On another day, Tim made a trip to Berkley, California to visit to a large reptile specialty store called East Bay Vivarium. The owners were the first to produce Arabian sand boas in the U.S. Tim also visited a Santa Cruz preserve, which was very rain forest-like and encountered a banana slug, which can reach up to 10 inches in length. One of its predators, a sharptailed snake was captured as well. These snakes have a spike on their tail, which is believed to be used as an anchor and/or used to push food down their throat.

Tim caught a California slender salamander which is the most common salamander in the state. Also found were a Monterey ensatina salamander and a pacific giant salamander. The latter can reach up to 13 inches in length and can growl, bark and bite. They allegedly climb trees in search of baby birds and are very aggressive.

Another location Tim visited was the Monterey Bay Aquarium. It is located at the ocean's edge, affording beautiful views of the seascape. The nearly 200,000 square foot aquarium is an impressive engineering feat. Some exhibits have waves and one-half million gallons of seawater is pumped in each day to the tanks.

Tim noted that there are no water snakes in California and that some amphibian declines in the state are steep. Also, California has relatively few native turtles.
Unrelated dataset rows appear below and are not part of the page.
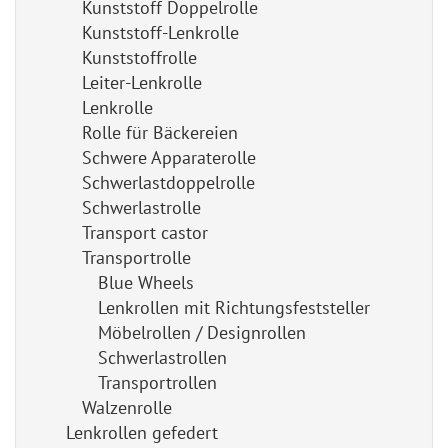
Kunststoff Doppelrolle
Kunststoff-Lenkrolle
Kunststoffrolle
Leiter-Lenkrolle
Lenkrolle
Rolle für Bäckereien
Schwere Apparaterolle
Schwerlastdoppelrolle
Schwerlastrolle
Transport castor
Transportrolle
Blue Wheels
Lenkrollen mit Richtungsfeststeller
Möbelrollen / Designrollen
Schwerlastrollen
Transportrollen
Walzenrolle
Lenkrollen gefedert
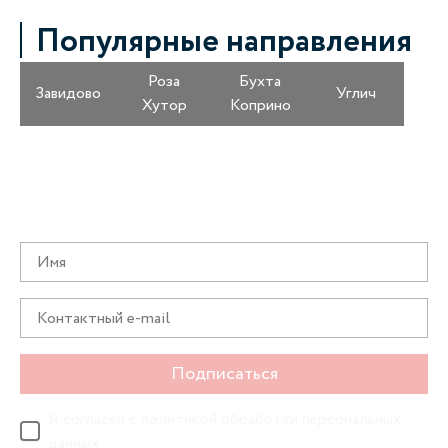
Популярные направления
Роза
Бухта
Завидово
Углич
Хутор
Коприно
Получайте информацию о специальных
предложениях первыми
Подписаться
Я согласен с
политикой обработки персональных
данных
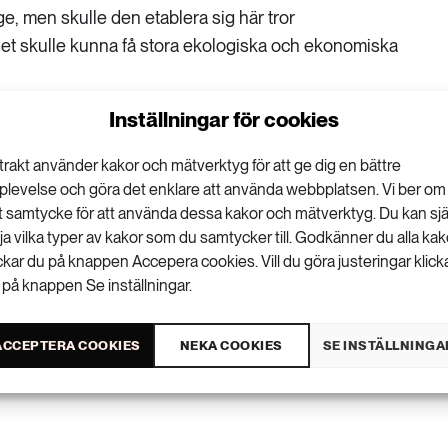
ge, men skulle den etablera sig här tror
det skulle kunna få stora ekologiska och ekonomiska
Inställningar för cookies
 State University kommer att publiceras i Forest
ment.
trakt använder kakor och mätverktyg för att ge dig en bättre
plevelse och göra det enklare att använda webbplatsen. Vi ber om
tt samtycke för att använda dessa kakor och mätverktyg. Du kan sjä
lja vilka typer av kakor som du samtycker till. Godkänner du alla kak
ickar du på knappen Accepera cookies. Vill du göra justeringar klick
 på knappen Se inställningar.
VISA KOMMENTARER (0) OCH DELA
ACCEPTERA COOKIES
NEKA COOKIES
SE INSTÄLLNINGA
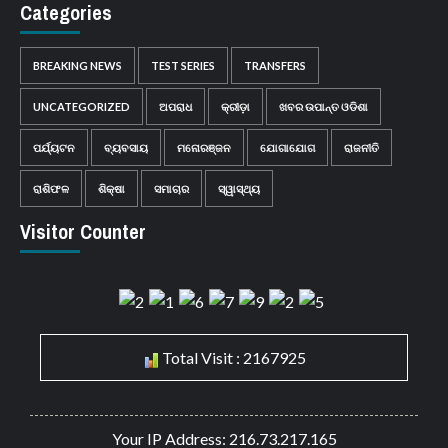
Categories
BREAKING NEWS
TEST SERIES
TRANSFERS
UNCATEGORIZED
ଅପରାଧ
କ୍ରୀଡ଼ା
ଖବର ଉପାନ୍ତ ଓଡିଶା
ପର୍ଯ୍ୟଟନ
ବ୍ୟବସାୟ
ମନୋରଞ୍ଜନ
ଯୋଗାଯୋଗ
ରାଜନୀତି
ରାଶିଫଳ
ଶିକ୍ଷା
ସମାଚାର
ସ୍ୱାସ୍ଥ୍ୟ
Visitor Counter
Total Visit : 2167925
Your IP Address: 216.73.217.165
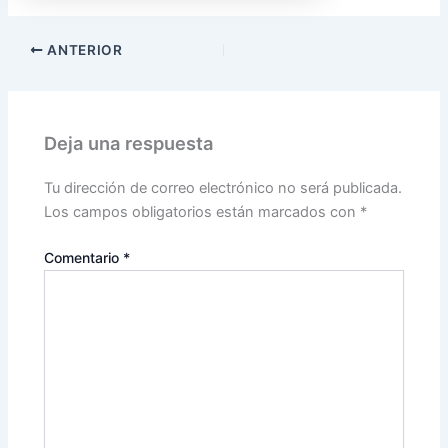
ANTERIOR
Deja una respuesta
Tu dirección de correo electrónico no será publicada.
Los campos obligatorios están marcados con
*
Comentario
*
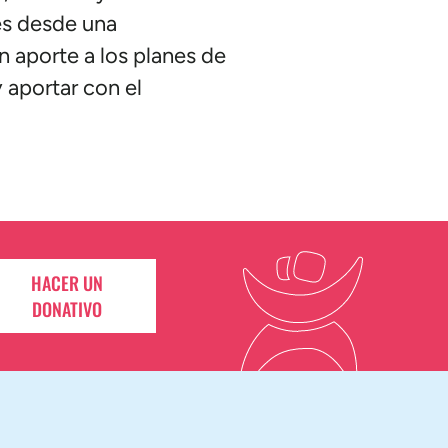
es desde una
un aporte a los planes de
 aportar con el
HACER UN
DONATIVO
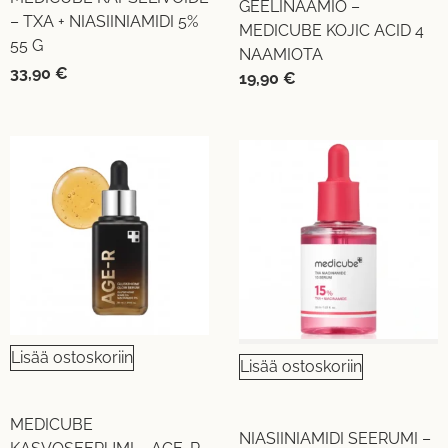
GEELINAAMIO –
– TXA + NIASIINIAMIDI 5%
MEDICUBE KOJIC ACID 4
55 G
NAAMIOTA
33,90
€
19,90
€
Lisää ostoskoriin
Lisää ostoskoriin
MEDICUBE
NIASIINIAMIDI SEERUMI –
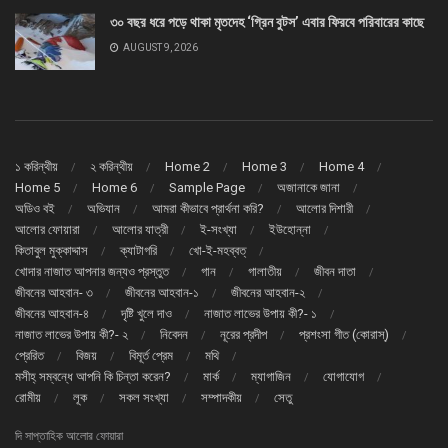
৩০ বছর ধরে পড়ে থাকা মৃতদেহ ‘গ্রিন বুটস’ এবার ফিরবে পরিবারের কাছে
AUGUST 9, 2026
১ করিন্থীয়
২ করিন্থীয়
Home 2
Home 3
Home 4
Home 5
Home 6
Sample Page
অজানাকে জানা
অডিও বই
অভিযান
আমরা কীভাবে প্রার্থনা করি?
আলোর দিশারী
আলোর ফোয়ারা
আলোর যাত্রী
ই-সংখ্যা
ইউহোন্না
কিতাবুল মুক্কাদ্দাস
ক্যাটাগরি
খো-ই-মহব্বত্
খোদার নাজাত আপনার জন্যও প্রস্তুত
গান
গালাতীয়
জীবন দাতা
জীবনের আহবান- ৩
জীবনের আহবান-১
জীবনের আহবান-২
জীবনের আহবান-৪
দৃষ্টি খুলে দাও
নাজাত লাভের উপায় কী?- ১
নাজাত লাভের উপায় কী?- ২
নিবেদন
নূরের প্রদীপ
প্রশংসা গীত (কোরাস্)
প্রেরিত
বিজয়
বিমূর্ত প্রেম
মথি
মসীহ্ সম্বন্ধে আপনি কি চিন্তা করেন?
মার্ক
ম্যাগাজিন
যোগাযোগ
রোমীয়
লূক
সকল সংখ্যা
সম্পাদকীয়
সেতু
দি সাপ্তাহিক আলোর ফোয়ারা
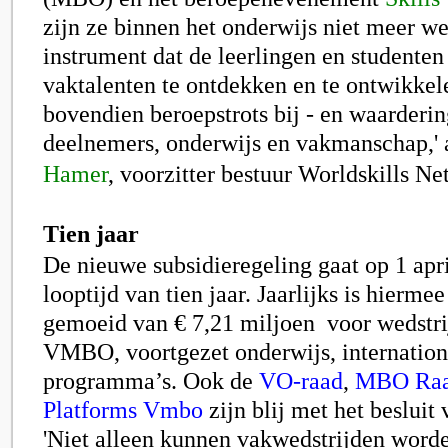
zijn ze binnen het onderwijs niet meer we
instrument dat de leerlingen en studenten
vaktalenten te ontdekken en te ontwikkele
bovendien beroepstrots bij - en waarderin
deelnemers, onderwijs en vakmanschap,' 
Hamer
,
voorzitter bestuur Worldskills Ne
Tien jaar
De nieuwe subsidieregeling gaat op 1 apri
looptijd van tien jaar. Jaarlijks is hierme
gemoeid van € 7,21 miljoen voor wedstr
VMBO, voortgezet onderwijs, internatio
programma’s. Ook de
VO-raad
,
MBO Ra
Platforms Vmbo
zijn blij met het besluit 
'Niet alleen kunnen vakwedstrijden word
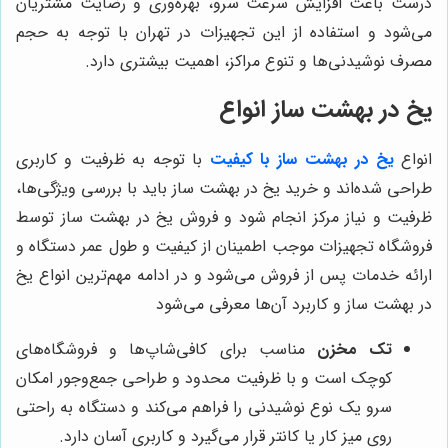
درست باعث افزایش سرعت سرو، بهره‌وری و رضایت مشتریان
می‌شود و استفاده از این تجهیزات در تهران با توجه به حجم
مصرف نوشیدنی‌ها و تنوع مراکز، اهمیت بیشتری دارد.
یخ در بهشت ساز انواع
انواع
یخ در بهشت ساز با کیفیت
با توجه به ظرفیت و کاربری
طراحی شده‌اند و خرید یخ در بهشت ساز باید با بررسی ویژگی‌ها،
ظرفیت و نیاز مرکز انجام شود و فروش یخ در بهشت ساز توسط
فروشگاه تجهیزات موجب اطمینان از کیفیت و طول عمر دستگاه و
ارائه خدمات پس از فروش می‌شود و در ادامه مهم‌ترین انواع یخ
در بهشت ساز و کاربرد آن‌ها معرفی می‌شود
تک مخزن
مناسب برای کافی‌شاپ‌ها و فروشگاه‌های
کوچک است و با ظرفیت محدود و طراحی جمع‌وجور امکان
سرو یک نوع نوشیدنی را فراهم می‌کند و دستگاه به راحتی
روی میز کار یا کانتر قرار می‌گیرد و کاربری آسان دارد.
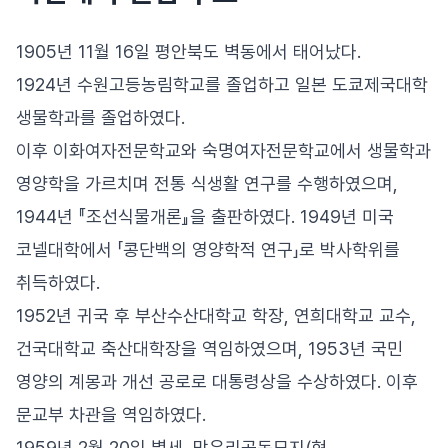
1905년 11월 16일 평안북도 벽동에서 태어났다.
1924년 수원고등농림학교를 졸업하고 일본 도쿄제국대학
생물학과를 졸업하였다.
이후 이화여자전문학교와 숙명여자전문학교에서 생물학과
영양학을 가르치며 전통 식생활 연구를 수행하였으며,
1944년 『조선식물개론』을 출판하였다. 1949년 미국
코넬대학에서 「콩단백의 영양학적 연구」로 박사학위를
취득하였다.
1952년 귀국 후 부산수산대학교 학장, 연희대학교 교수,
건국대학교 축산대학장을 역임하였으며, 1953년 국민
영양의 계몽과 개선 공로로 대통령상을 수상하였다. 이후
문교부 차관을 역임하였다.
1959년 2월 20일 별세, 망우리공동묘지(현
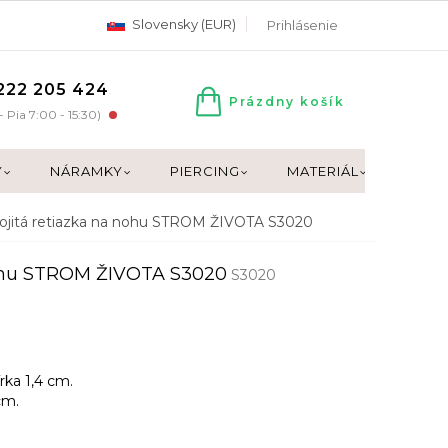
Slovensky (EUR)
Prihlásenie
222 205 424
Prázdny košík
NÁKUPNÝ
- Pia 7:00 - 15:30)
KOŠÍK
Y
NÁRAMKY
PIERCING
MATERIÁL
DARČ
ojitá retiazka na nohu STROM ŽIVOTA S3020
nohu STROM ŽIVOTA S3020
S3020
rka 1,4 cm.
cm.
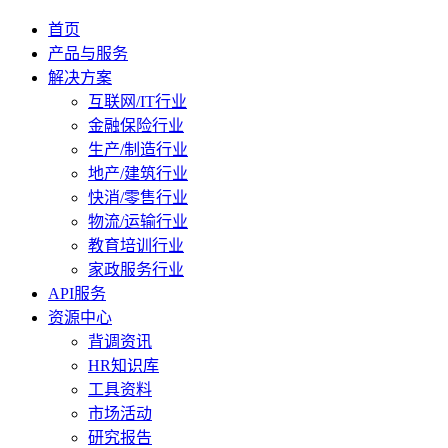
首页
产品与服务
解决方案
互联网/IT行业
金融保险行业
生产/制造行业
地产/建筑行业
快消/零售行业
物流/运输行业
教育培训行业
家政服务行业
API服务
资源中心
背调资讯
HR知识库
工具资料
市场活动
研究报告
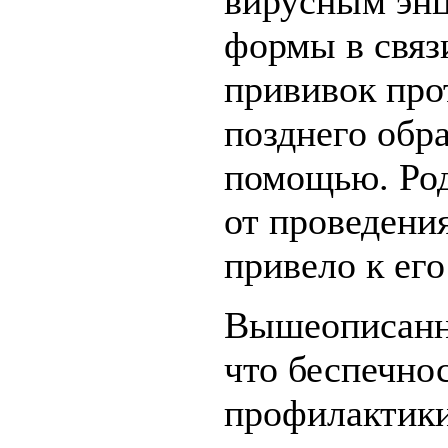
вирусным эн
формы в связ
прививок про
позднего обр
помощью. Род
от проведения
привело к его
Вышеописанн
что беспечно
профилактики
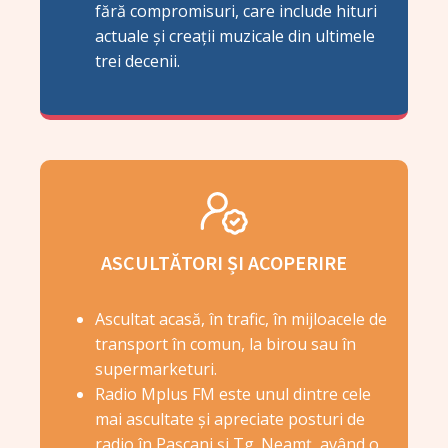
fără compromisuri, care include hituri
actuale și creații muzicale din ultimele
trei decenii.
ASCULTĂTORI ȘI ACOPERIRE
Ascultat acasă, în trafic, în mijloacele de
transport în comun, la birou sau în
supermarketuri.
Radio Mplus FM este unul dintre cele
mai ascultate și apreciate posturi de
radio în Pașcani și Tg. Neamț, având o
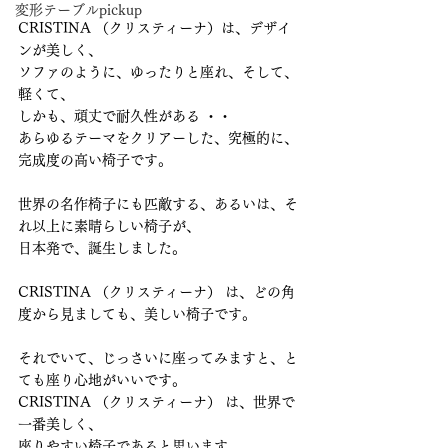
変形テーブルpickup
CRISTINA （クリスティーナ）は、デザイ
ンが美しく、
ソファのように、ゆったりと座れ、そして、
軽くて、
しかも、頑丈で耐久性がある ・・
あらゆるテーマをクリアーした、究極的に、
完成度の高い椅子です。
世界の名作椅子にも匹敵する、あるいは、そ
れ以上に素晴らしい椅子が、
日本発で、誕生しました。
CRISTINA （クリスティーナ） は、どの角
度から見ましても、美しい椅子です。
それでいて、じっさいに座ってみますと、と
ても座り心地がいいです。
CRISTINA （クリスティーナ） は、世界で
一番美しく、
座りやすい椅子であると思います。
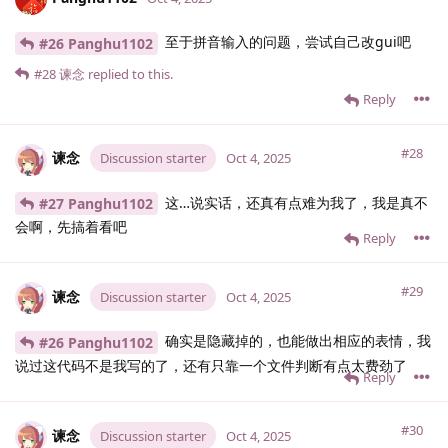
至于拼音输入的问题，尝试自己改gui吧
#26 Panghu1102
#28
谏念
replied to this.
Reply
#28
谏念
Discussion starter
Oct 4, 2025
这…说实话，还真有点难为我了，我是真不
#27 Panghu1102
会啊，先搞着看吧
Reply
#29
谏念
Discussion starter
Oct 4, 2025
确实是隐藏掉的，也能做出相应的表情，我
#26 Panghu1102
说过这代码不是我写的了，还有只靠一个文件判断有点太费劲了
Reply
#30
谏念
Discussion starter
Oct 4, 2025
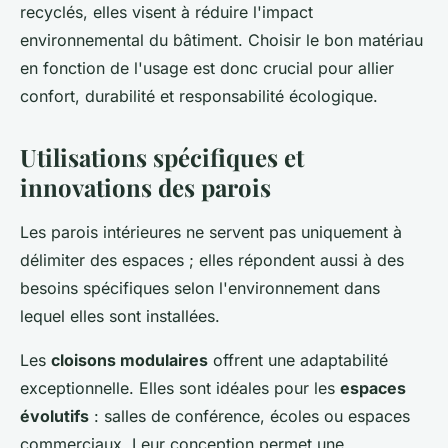
recyclés, elles visent à réduire l'impact
environnemental du bâtiment. Choisir le bon matériau
en fonction de l'usage est donc crucial pour allier
confort, durabilité et responsabilité écologique.
Utilisations spécifiques et
innovations des parois
Les parois intérieures ne servent pas uniquement à
délimiter des espaces ; elles répondent aussi à des
besoins spécifiques selon l'environnement dans
lequel elles sont installées.
Les
cloisons modulaires
offrent une adaptabilité
exceptionnelle. Elles sont idéales pour les
espaces
évolutifs
: salles de conférence, écoles ou espaces
commerciaux. Leur conception permet une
The Pacific chorus frog is the only native frog Tim has found in California, though he noted that there are several non-native frogs which have established themselves. On Tim's last excursion in the state, he encountered a scorpion, a western skink, a California striped racer, and a Pacific pond turtle. The racer was the first one he had ever captured and the pond turtle was especially surprising, as they have become very scarce in California.

Huge Bug

"Huge Bug of the Day" - a very big California bug.